Un "réservoir de biodiversité"
Deux petits panneaux "prairie" et "ferme" trônent au milieu du bois, issus d'une visite organisée par des habitants de Noisy-le-Grand pour faire découvrir le lieu. Les idées d'alternatives pour valoriser cette forêt laissée à l'abandon ne manquent pas. "La Cité Paris Descartes, juste à côté, est une université spécialisée sur la ville durable, explique l'association Renard. Ce serait un lieu parfait d'étude de la biodiversité ou encore de mise en place d'une ferme urbaine".
Un panneau "prairie" installé lors d'une visite organisée par des habitants de Noisy-le-Grand. FB
Les arbres sont aussi des refuges pour les oiseaux. 24 espèces ont été recensées dans le bois et plusieurs s'y reproduisent. La Ligue de Protection des Oiseaux (LPO) considère le lieu comme un "un réservoir de biodiversité et un élément de la trame verte indispensable au maintien de la nature en ville à Noisy-le-Grand". C'est aussi, selon elle, un "corridor écologique", c'est-à-dire un espace de passage pour la faune. Il contribue ainsi à la "continuité écologique" en Île-de-France.

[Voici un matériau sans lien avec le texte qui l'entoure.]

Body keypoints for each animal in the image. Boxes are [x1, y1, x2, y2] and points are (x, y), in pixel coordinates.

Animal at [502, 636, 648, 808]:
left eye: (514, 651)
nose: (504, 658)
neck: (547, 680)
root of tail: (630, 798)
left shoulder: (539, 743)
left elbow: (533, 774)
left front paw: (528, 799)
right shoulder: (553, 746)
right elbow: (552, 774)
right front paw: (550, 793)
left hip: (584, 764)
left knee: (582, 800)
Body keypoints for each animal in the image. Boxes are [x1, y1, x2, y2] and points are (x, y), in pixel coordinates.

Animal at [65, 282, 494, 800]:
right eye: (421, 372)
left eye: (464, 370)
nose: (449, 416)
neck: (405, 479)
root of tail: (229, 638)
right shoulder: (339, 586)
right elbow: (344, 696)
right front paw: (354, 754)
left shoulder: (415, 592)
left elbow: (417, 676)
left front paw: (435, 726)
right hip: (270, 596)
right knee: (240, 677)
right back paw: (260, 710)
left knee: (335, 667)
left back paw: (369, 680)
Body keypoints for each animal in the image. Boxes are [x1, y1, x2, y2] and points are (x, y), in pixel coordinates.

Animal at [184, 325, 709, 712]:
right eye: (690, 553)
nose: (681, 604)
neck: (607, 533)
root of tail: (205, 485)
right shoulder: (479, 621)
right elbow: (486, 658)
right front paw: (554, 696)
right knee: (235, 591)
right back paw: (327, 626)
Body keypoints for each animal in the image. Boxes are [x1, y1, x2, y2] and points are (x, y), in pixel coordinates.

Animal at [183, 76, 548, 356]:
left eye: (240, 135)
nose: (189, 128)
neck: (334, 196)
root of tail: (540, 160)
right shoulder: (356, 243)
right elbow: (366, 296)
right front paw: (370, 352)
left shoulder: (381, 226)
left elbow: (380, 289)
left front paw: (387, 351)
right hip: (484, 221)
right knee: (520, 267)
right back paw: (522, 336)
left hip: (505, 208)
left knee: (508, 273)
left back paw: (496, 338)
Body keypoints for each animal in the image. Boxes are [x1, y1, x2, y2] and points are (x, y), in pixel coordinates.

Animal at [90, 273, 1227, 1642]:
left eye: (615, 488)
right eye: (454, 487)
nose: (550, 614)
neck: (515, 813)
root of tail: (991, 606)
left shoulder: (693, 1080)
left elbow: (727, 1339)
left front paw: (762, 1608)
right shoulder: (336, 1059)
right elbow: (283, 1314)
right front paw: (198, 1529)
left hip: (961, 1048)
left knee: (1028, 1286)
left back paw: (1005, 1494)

Pour BNP Paribas, ce projet est l'occasion de participer au développement du Grand Paris. Le promoteur a remporté l'appel d'offre lancé par la ville de Noisy-le-Grand dans le cadre du concours "Inventons la Métropole du Grand Paris" en 2019. La demande était de valoriser, avec une "dominante résidentielle", cette parcelle de plus de 3 hectares. Ainsi, un espace de coworking et une crèche prendront place dans l'ancienne école de cinéma à côté d'habitations dont un quart devront être des logements sociaux. C'est aussi un investissement dans un territoire de plus en plus attractif avec l'arrivée prochaine des lignes de métro 15 et 16. Ces cinq dernières années, le prix du mètre carré dans le quartier a grimpé de 43%, selon Le Figaro Immobilier.
La surface boisée s'étend sur 2,8 hectares. Elle longe, au Nord, la ligne de RER. Image d'une présentation du projet réalisée par BNP Paribas Immobilier et fournie à Novethic par l'association RENARD.
Au cœur du Grand Paris, un "éco quartier"
BNP Paribas Immobilier considère que son projet est responsable du point de vue environnemental. Face à ce qu'il considère comme "une friche", car la forêt n'est pas entretenue, le promoteur met en avant des aménagements écologiques. Bande d'arbres conservée le long du RER, dalles en matières perméables, toitures végétalisées, réservoirs d'eau de pluie, micro-habitats pour la faune tel des nichoirs à oiseau... Ces éléments contribuent à limiter l'impact environnemental du projet, estampillé "éco quartier". En compensation, BNP Paribas prévoit aussi de replanter dans le site plus d'arbres que ceux coupés et de financer un projet de reforestation de 5 hectares dans la région.
Ce projet immobilier symbolise les difficultés d'arbitrage sur les enjeux de biodiversité. La loi "Zéro artificialisation nette", issue de la loi Climat et Résilience de 2021, vise à réduire progressivement l'artificialisation. Cela entre en contradiction avec les besoins de logements, les demandes des mairies ainsi que les modèles économiques des promoteurs immobiliers. La situation devient paradoxale lorsque des promoteurs prennent des engagements de protection de la nature. C'est le cas de BNP Paribas Real Estate. En 2020, la filiale affirmait son "ambition de contribuer à la réduction de l'artificialisation des sols et au développement de la biodiversité" sans plus d'indicateurs chiffrés. Si le permis de construire est accordé, elle pourrait avoir à justifier de ses contradictions devant un tribunal saisi par les opposants au projet.